| Tasks and exercises |
A – According to the Wildcat Creek passage, what was the stream called in the 19th century, and after whom was it named?
B – Carry on the Wildcat Creek passage from its final sentence.

| Exercise passage |
•••

Physical characteristics
- Source: south of Vaughn
- • coordinates: 43°59′26″N 123°25′37″W﻿ / ﻿43.99056°N 123.42694°W
- • elevation: 1,098 ft (335 m)
- Mouth: Siuslaw River
- • location: Austa
- • coordinates: 44°00′12″N 123°39′17″W﻿ / ﻿44.00333°N 123.65472°W
- • elevation: 292 ft (89 m)
- Length: 16 mi (26 km)
- Basin size: 54.5 sq mi (141 km^{2})

= Wildcat Creek (Siuslaw River tributary) =

Wildcat Creek is a 16 mi creek in Lane County, Oregon, United States within the Siuslaw National Forest. The creek empties into the Siuslaw River at Austa on Oregon Route 126.

In the 19th century, the stream was named Walton Creek after Joshua J. Walton, a lawyer, Lane County judge, and member of the University of Oregon's board of regents. In the 20th century, the name was changed to Wildcat Creek.

==Course==
From its source, the creek flows west, then north to near Penn Road, where it receives Warden Creek from the right. Turning west again, the creek receives Salt Creek from the right and Bulmer Creek from the left before reaching the unincorporated community of Penn. Penn Road parallels the creek along this stretch to slightly beyond Penn, where the smaller road intersects Route 126. Near this intersection, Fish Creek enters from the right at about river mile (RM) 10 or river kilometer (RK) 16. Flowing west parallel to the highway, which is on its right, Wildcat Creek passes Walton, where it receives Chickahominy Creek from the right.

•••

| Data section |

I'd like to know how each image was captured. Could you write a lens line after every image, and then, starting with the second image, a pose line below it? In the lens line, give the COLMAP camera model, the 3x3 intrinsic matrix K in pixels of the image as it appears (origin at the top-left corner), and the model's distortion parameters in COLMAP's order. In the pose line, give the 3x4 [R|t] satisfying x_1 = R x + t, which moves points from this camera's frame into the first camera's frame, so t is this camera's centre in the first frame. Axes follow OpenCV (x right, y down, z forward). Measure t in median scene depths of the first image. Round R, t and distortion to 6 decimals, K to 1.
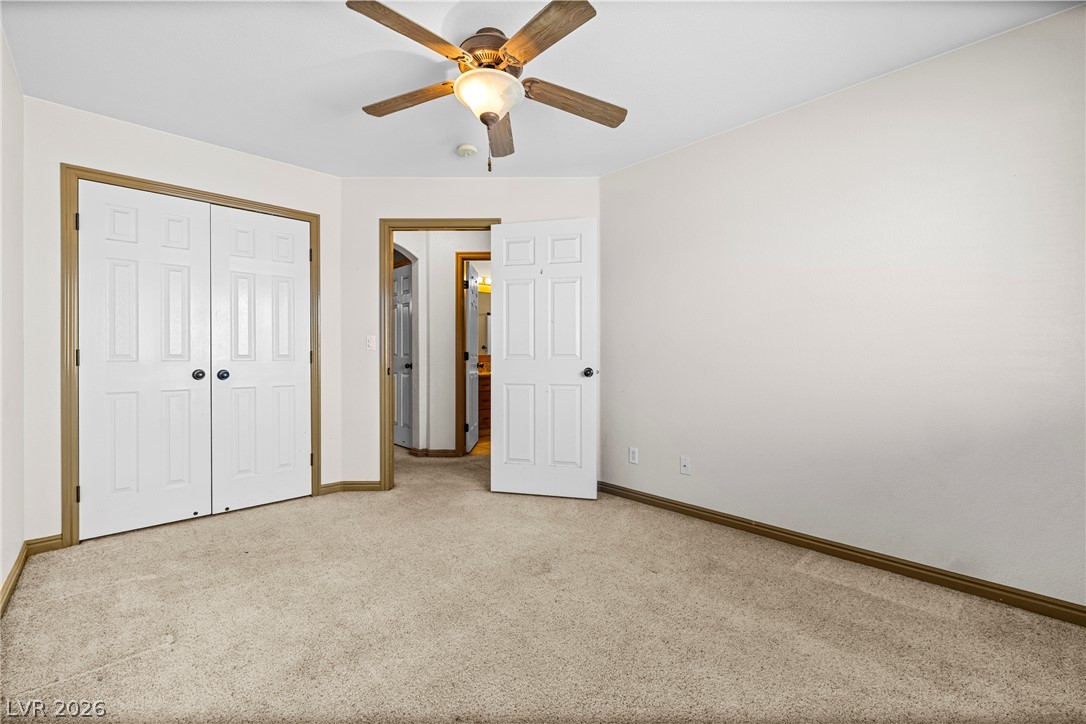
lens RADIAL K [[452.3, 0, 540.0], [0, 452.3, 355.1], [0, 0, 1]] dist [-0.000688, 0.000343]
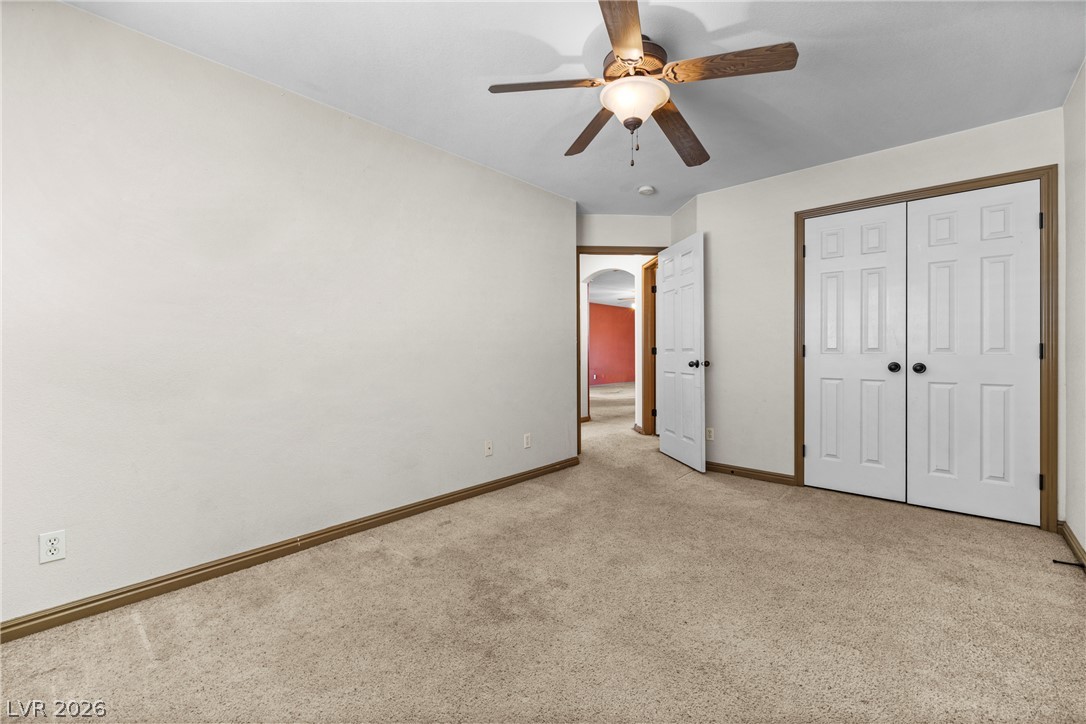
lens RADIAL K [[452.3, 0, 540.0], [0, 452.3, 355.1], [0, 0, 1]] dist [-0.000688, 0.000343]
pose [[0.061662, 0.013135, -0.998011, 0.291239], [0.001059, 0.999912, 0.013226, -0.000074], [0.998097, -0.001873, 0.061642, 0.118120]]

•••

| Answers below |
A – Walton Creek, after Joshua J. Walton.

B –
Downstream of Walton, Wildcat Creek turns south. Walker, Kirk, and Schultz creeks enter from the right, and then Pataha Creek enters from the left at the unincorporated community of Globe. The creek turns west again and passes under Highway 126 before reaching Austa. At Austa, the creek passes under Wildcat Creek Bridge, which carries a county road, and enters the Siuslaw River about 45 mi from its mouth on the Pacific Ocean.